Ao ser consultada, a Procuradoria-Geral da República (PGR) pediu o desmembramento de parte da investigação para a primeira instância para que permanecesse no STF somente a apuração relacionada a eventuais suspeitas envolvendo Jair Bolsonaro. A ministra, entretanto, rejeitou. "A separação de autos, neste caso, pode causar prejuízo relevante para a investigação, pois as condutas atribuídas à autoridade com prerrogativa de foro (Presidente da República) e ao investigado Milton Ribeiro estão direta e objetivamente ligadas", escreveu a ministra.

Em entrevista ao site "Antagonista", o ex-ministro da Educação disse que mentiu para a filha ao dizer que o presidente Jair Bolsonaro havia alertado sobre uma operação da PF em sua casa.

"Eu queria de alguma maneira prepará-las (a filha e a sogra) para uma possível entrada, vinda ou pedido de uma intervenção policial em casa, busca e apreensão, como de fato aconteceu. Então, se eu cometi um erro nesse episódio, esse foi o meu erro. Alguns advogados me disseram que seria possível acontecer isso. Se o presidente houvesse me ligado, eu nem estaria na casa (no momento da prisão), fecharia tudo e iria para o interior, para outro lugar. Se ele me desse uma informação tão precisa... Eu não recebi ligação nenhuma do presidente, falei isso para dar a elas (filha e sogra) um caráter mais de seriedade e prepará-las — afirmou Ribeiro.

Após a prisão de Milton, Bolsonaro não fez comentários sobre as interceptações telefônicas que lhe citavam. Em uma das declarações, disse que a prisão do ex-ministro "é um sinal de que eu não interfiro na PF". Em uma outra entrevista, saiu em defesa do aliado.

"Deixo claro, vocês já divulgaram aí que o Ministério Público foi contra a prisão do Milton. Não tinha indícios mínimos ali de corrupção por parte dele. No meu entender, ele foi preso injustamente".

Indícios verossímeis

Após a prisão do ex-ministro Milton Ribeiro, o caso foi enviado pela Justiça Federal à ministra Cármen Lúcia para analisar a interceptação telefônica que faz referência ao presidente Jair Bolsonaro, que tem prerrogativa de foro no STF.

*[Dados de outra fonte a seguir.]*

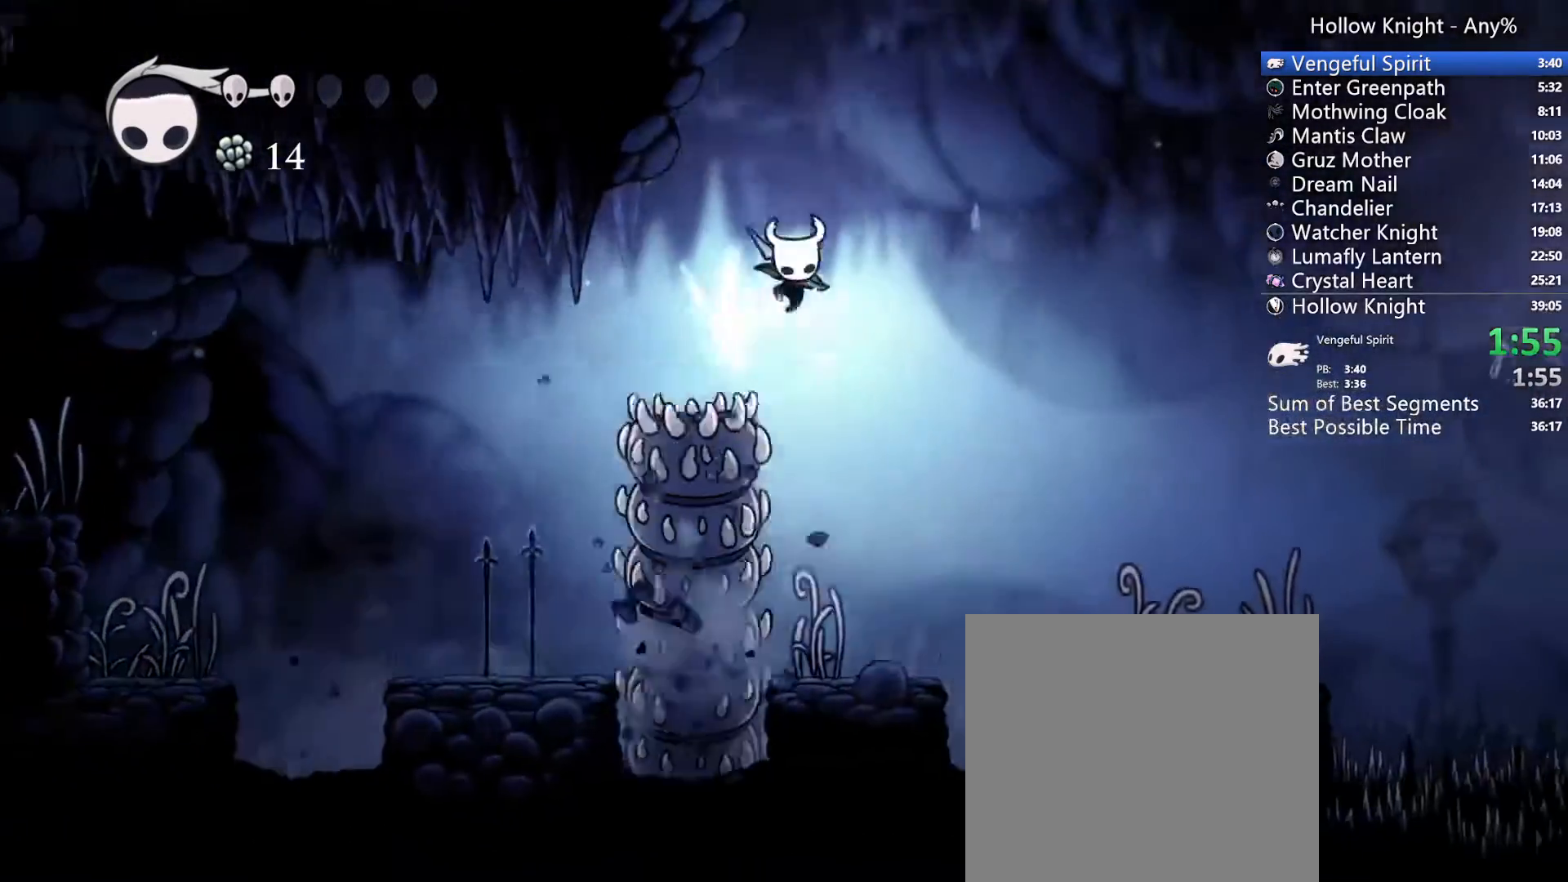
{"dt_ms": 500, "buttons": ["DPAD_DOWN", "DPAD_RIGHT"], "left_stick": "center", "right_stick": "center"}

Quando enviou o inquérito para o Supremo, o delegado Bruno Calandrini escreveu que "os indícios de vazamento são verossímeis e necessitam de aprofundamento diante da gravidade do fato aqui investigado". Já o Ministério Público Federal na primeira instância disse que identificou "possível interferência ilícita por parte do presidente da República Jair Messias Bolsonaro nas investigações".

No diálogo que motivou o envio da investigação ao Supremo, Milton Ribeiro telefonou para sua filha treze dias antes de ser alvo da PF e disse:

"Hoje o presidente me ligou. Ele tá com pressentimento novamente de que eles podem querer atingi-lo através de mim. É que eu tenho mandado versículos pra ele né. (...) Ele acha que vão fazer uma busca e apreensão em casa... Bom, isso pode acontecer né, se houver indícios".

Para o Ministério Público Federal e para a PF, o diálogo indica suspeitas de vazamento da operação por parte do presidente da República para o ex-ministro, que era o principal alvo das investigações.

O inquérito foi instaurado pela PF para apurar um suposto esquema de corrupção no Ministério da Educação. De acordo com relatos de prefeitos, dois pastores lobistas tinham trânsito junto a Milton Ribeiro e intermediavam a liberação de verbas da pasta em troca da cobrança de propina. O caso segue em apuração.